Transcribe the full listing exactly.

————

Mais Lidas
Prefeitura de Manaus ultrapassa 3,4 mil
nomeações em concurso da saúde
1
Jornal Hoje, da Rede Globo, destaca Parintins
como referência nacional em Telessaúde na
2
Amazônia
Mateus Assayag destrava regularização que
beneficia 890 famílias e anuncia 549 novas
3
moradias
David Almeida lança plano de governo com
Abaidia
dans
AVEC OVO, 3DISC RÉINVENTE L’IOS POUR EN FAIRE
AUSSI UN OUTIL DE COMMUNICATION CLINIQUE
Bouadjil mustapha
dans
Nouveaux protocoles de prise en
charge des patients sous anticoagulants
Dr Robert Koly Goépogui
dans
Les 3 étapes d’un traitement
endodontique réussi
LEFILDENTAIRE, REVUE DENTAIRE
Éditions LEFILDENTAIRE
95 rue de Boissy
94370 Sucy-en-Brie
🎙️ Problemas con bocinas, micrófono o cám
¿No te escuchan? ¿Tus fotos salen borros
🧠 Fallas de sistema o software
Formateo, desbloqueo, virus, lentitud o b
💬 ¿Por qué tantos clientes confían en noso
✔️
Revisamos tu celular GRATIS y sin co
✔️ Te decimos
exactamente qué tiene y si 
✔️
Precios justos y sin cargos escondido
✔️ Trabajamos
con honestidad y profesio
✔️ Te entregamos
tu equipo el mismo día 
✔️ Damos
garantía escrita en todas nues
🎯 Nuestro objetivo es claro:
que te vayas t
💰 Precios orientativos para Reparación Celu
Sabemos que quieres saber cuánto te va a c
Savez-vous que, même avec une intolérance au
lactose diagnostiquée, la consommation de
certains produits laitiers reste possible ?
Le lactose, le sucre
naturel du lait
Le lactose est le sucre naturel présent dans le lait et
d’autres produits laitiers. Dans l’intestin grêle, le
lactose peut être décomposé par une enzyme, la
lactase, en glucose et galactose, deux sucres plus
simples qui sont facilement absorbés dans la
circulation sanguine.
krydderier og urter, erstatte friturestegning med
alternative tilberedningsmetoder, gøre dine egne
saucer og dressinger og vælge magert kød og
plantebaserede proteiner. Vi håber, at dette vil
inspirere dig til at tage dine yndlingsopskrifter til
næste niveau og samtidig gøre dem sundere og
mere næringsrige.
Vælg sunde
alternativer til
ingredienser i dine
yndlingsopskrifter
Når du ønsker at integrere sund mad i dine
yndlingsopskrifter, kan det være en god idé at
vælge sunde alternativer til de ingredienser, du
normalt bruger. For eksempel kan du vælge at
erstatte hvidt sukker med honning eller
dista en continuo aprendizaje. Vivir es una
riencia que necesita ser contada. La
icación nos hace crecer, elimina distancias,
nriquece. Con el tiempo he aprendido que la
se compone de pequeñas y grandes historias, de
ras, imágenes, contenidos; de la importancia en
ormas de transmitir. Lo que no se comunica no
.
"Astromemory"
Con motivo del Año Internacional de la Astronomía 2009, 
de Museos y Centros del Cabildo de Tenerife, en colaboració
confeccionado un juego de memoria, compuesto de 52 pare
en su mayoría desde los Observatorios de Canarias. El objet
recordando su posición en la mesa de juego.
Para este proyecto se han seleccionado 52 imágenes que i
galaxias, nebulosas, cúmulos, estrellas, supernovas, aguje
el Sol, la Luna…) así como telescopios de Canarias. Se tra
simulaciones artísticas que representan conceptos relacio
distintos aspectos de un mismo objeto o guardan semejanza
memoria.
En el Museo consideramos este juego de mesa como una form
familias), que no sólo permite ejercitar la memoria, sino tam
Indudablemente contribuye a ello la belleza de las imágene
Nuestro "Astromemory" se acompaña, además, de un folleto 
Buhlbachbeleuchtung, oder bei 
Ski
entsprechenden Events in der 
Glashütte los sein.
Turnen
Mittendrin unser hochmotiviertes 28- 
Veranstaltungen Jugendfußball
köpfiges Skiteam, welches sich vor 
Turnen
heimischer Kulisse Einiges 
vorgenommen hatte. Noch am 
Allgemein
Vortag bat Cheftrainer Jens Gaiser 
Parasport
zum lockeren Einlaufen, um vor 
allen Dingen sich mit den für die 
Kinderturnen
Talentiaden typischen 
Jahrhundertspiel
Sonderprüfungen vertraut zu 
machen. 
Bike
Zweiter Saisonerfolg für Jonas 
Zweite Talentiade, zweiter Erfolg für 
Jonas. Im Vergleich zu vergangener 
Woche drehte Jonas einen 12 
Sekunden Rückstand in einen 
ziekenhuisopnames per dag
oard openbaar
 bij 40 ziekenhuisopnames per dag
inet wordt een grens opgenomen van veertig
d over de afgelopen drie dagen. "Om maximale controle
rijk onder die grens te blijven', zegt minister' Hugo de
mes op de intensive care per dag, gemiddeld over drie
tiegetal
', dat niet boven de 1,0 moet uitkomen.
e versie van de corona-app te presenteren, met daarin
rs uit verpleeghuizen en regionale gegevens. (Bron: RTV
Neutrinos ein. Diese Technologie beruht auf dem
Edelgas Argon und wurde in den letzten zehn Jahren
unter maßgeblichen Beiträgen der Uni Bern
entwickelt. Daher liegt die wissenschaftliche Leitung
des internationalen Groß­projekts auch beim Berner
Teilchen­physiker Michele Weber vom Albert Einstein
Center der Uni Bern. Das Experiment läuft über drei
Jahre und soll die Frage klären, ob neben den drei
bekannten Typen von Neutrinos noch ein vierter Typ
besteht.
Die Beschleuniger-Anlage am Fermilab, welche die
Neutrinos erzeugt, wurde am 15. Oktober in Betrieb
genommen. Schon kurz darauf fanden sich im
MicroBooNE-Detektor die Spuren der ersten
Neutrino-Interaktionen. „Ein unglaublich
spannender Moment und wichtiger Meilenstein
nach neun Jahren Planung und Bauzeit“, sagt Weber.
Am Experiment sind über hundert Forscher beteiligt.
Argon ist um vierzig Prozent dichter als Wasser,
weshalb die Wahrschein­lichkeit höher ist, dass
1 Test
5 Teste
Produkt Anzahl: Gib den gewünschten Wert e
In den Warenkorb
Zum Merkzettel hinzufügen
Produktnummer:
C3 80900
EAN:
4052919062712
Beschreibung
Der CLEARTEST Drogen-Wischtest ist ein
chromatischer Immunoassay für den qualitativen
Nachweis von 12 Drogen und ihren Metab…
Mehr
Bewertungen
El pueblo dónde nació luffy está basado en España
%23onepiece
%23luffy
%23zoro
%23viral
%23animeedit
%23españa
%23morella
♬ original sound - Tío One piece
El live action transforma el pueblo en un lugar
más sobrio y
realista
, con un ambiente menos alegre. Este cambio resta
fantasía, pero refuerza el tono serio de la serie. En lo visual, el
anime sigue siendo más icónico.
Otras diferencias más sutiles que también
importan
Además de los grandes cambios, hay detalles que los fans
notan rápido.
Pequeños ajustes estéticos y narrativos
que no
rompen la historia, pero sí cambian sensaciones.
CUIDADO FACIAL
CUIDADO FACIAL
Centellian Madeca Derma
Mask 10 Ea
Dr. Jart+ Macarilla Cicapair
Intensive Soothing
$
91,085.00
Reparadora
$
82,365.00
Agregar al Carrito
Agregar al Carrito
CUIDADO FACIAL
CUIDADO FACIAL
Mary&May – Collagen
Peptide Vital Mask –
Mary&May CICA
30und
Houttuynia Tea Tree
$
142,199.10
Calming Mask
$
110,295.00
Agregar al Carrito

————

■ Response to this task ■
Mais Lidas
Prefeitura de Manaus ultrapassa 3,4 mil
nomeações em concurso da saúde
1
Jornal Hoje, da Rede Globo, destaca Parintins
como referência nacional em Telessaúde na
2
Amazônia
Mateus Assayag destrava regularização que
beneficia 890 famílias e anuncia 549 novas
3
moradias
David Almeida lança plano de governo com
Abaidia
dans
AVEC OVO, 3DISC RÉINVENTE L’IOS POUR EN FAIRE
AUSSI UN OUTIL DE COMMUNICATION CLINIQUE
Bouadjil mustapha
dans
Nouveaux protocoles de prise en
charge des patients sous anticoagulants
Dr Robert Koly Goépogui
dans
Les 3 étapes d’un traitement
endodontique réussi
LEFILDENTAIRE, REVUE DENTAIRE
Éditions LEFILDENTAIRE
95 rue de Boissy
94370 Sucy-en-Brie
🎙️ Problemas con bocinas, micrófono o cám
¿No te escuchan? ¿Tus fotos salen borros
🧠 Fallas de sistema o software
Formateo, desbloqueo, virus, lentitud o b
💬 ¿Por qué tantos clientes confían en noso
✔️
Revisamos tu celular GRATIS y sin co
✔️ Te decimos
exactamente qué tiene y si 
✔️
Precios justos y sin cargos escondido
✔️ Trabajamos
con honestidad y profesio
✔️ Te entregamos
tu equipo el mismo día 
✔️ Damos
garantía escrita en todas nues
🎯 Nuestro objetivo es claro:
que te vayas t
💰 Precios orientativos para Reparación Celu
Sabemos que quieres saber cuánto te va a c
Savez-vous que, même avec une intolérance au
lactose diagnostiquée, la consommation de
certains produits laitiers reste possible ?
Le lactose, le sucre
naturel du lait
Le lactose est le sucre naturel présent dans le lait et
d’autres produits laitiers. Dans l’intestin grêle, le
lactose peut être décomposé par une enzyme, la
lactase, en glucose et galactose, deux sucres plus
simples qui sont facilement absorbés dans la
circulation sanguine.
krydderier og urter, erstatte friturestegning med
alternative tilberedningsmetoder, gøre dine egne
saucer og dressinger og vælge magert kød og
plantebaserede proteiner. Vi håber, at dette vil
inspirere dig til at tage dine yndlingsopskrifter til
næste niveau og samtidig gøre dem sundere og
mere næringsrige.
Vælg sunde
alternativer til
ingredienser i dine
yndlingsopskrifter
Når du ønsker at integrere sund mad i dine
yndlingsopskrifter, kan det være en god idé at
vælge sunde alternativer til de ingredienser, du
normalt bruger. For eksempel kan du vælge at
erstatte hvidt sukker med honning eller
dista en continuo aprendizaje. Vivir es una
riencia que necesita ser contada. La
icación nos hace crecer, elimina distancias,
nriquece. Con el tiempo he aprendido que la
se compone de pequeñas y grandes historias, de
ras, imágenes, contenidos; de la importancia en
ormas de transmitir. Lo que no se comunica no
.
"Astromemory"
Con motivo del Año Internacional de la Astronomía 2009, 
de Museos y Centros del Cabildo de Tenerife, en colaboració
confeccionado un juego de memoria, compuesto de 52 pare
en su mayoría desde los Observatorios de Canarias. El objet
recordando su posición en la mesa de juego.
Para este proyecto se han seleccionado 52 imágenes que i
galaxias, nebulosas, cúmulos, estrellas, supernovas, aguje
el Sol, la Luna…) así como telescopios de Canarias. Se tra
simulaciones artísticas que representan conceptos relacio
distintos aspectos de un mismo objeto o guardan semejanza
memoria.
En el Museo consideramos este juego de mesa como una form
familias), que no sólo permite ejercitar la memoria, sino tam
Indudablemente contribuye a ello la belleza de las imágene
Nuestro "Astromemory" se acompaña, además, de un folleto 
Buhlbachbeleuchtung, oder bei 
Ski
entsprechenden Events in der 
Glashütte los sein.
Turnen
Mittendrin unser hochmotiviertes 28- 
Veranstaltungen Jugendfußball
köpfiges Skiteam, welches sich vor 
Turnen
heimischer Kulisse Einiges 
vorgenommen hatte. Noch am 
Allgemein
Vortag bat Cheftrainer Jens Gaiser 
Parasport
zum lockeren Einlaufen, um vor 
allen Dingen sich mit den für die 
Kinderturnen
Talentiaden typischen 
Jahrhundertspiel
Sonderprüfungen vertraut zu 
machen. 
Bike
Zweiter Saisonerfolg für Jonas 
Zweite Talentiade, zweiter Erfolg für 
Jonas. Im Vergleich zu vergangener 
Woche drehte Jonas einen 12 
Sekunden Rückstand in einen 
ziekenhuisopnames per dag
oard openbaar
 bij 40 ziekenhuisopnames per dag
inet wordt een grens opgenomen van veertig
d over de afgelopen drie dagen. "Om maximale controle
rijk onder die grens te blijven', zegt minister' Hugo de
mes op de intensive care per dag, gemiddeld over drie
tiegetal
', dat niet boven de 1,0 moet uitkomen.
e versie van de corona-app te presenteren, met daarin
rs uit verpleeghuizen en regionale gegevens. (Bron: RTV
Neutrinos ein. Diese Technologie beruht auf dem
Edelgas Argon und wurde in den letzten zehn Jahren
unter maßgeblichen Beiträgen der Uni Bern
entwickelt. Daher liegt die wissenschaftliche Leitung
des internationalen Groß­projekts auch beim Berner
Teilchen­physiker Michele Weber vom Albert Einstein
Center der Uni Bern. Das Experiment läuft über drei
Jahre und soll die Frage klären, ob neben den drei
bekannten Typen von Neutrinos noch ein vierter Typ
besteht.
Die Beschleuniger-Anlage am Fermilab, welche die
Neutrinos erzeugt, wurde am 15. Oktober in Betrieb
genommen. Schon kurz darauf fanden sich im
MicroBooNE-Detektor die Spuren der ersten
Neutrino-Interaktionen. „Ein unglaublich
spannender Moment und wichtiger Meilenstein
nach neun Jahren Planung und Bauzeit“, sagt Weber.
Am Experiment sind über hundert Forscher beteiligt.
Argon ist um vierzig Prozent dichter als Wasser,
weshalb die Wahrschein­lichkeit höher ist, dass
1 Test
5 Teste
Produkt Anzahl: Gib den gewünschten Wert e
In den Warenkorb
Zum Merkzettel hinzufügen
Produktnummer:
C3 80900
EAN:
4052919062712
Beschreibung
Der CLEARTEST Drogen-Wischtest ist ein
chromatischer Immunoassay für den qualitativen
Nachweis von 12 Drogen und ihren Metab…
Mehr
Bewertungen
El pueblo dónde nació luffy está basado en España
%23onepiece
%23luffy
%23zoro
%23viral
%23animeedit
%23españa
%23morella
♬ original sound - Tío One piece
El live action transforma el pueblo en un lugar
más sobrio y
realista
, con un ambiente menos alegre. Este cambio resta
fantasía, pero refuerza el tono serio de la serie. En lo visual, el
anime sigue siendo más icónico.
Otras diferencias más sutiles que también
importan
Además de los grandes cambios, hay detalles que los fans
notan rápido.
Pequeños ajustes estéticos y narrativos
que no
rompen la historia, pero sí cambian sensaciones.
CUIDADO FACIAL
CUIDADO FACIAL
Centellian Madeca Derma
Mask 10 Ea
Dr. Jart+ Macarilla Cicapair
Intensive Soothing
$
91,085.00
Reparadora
$
82,365.00
Agregar al Carrito
Agregar al Carrito
CUIDADO FACIAL
CUIDADO FACIAL
Mary&May – Collagen
Peptide Vital Mask –
Mary&May CICA
30und
Houttuynia Tea Tree
$
142,199.10
Calming Mask
$
110,295.00
Agregar al Carrito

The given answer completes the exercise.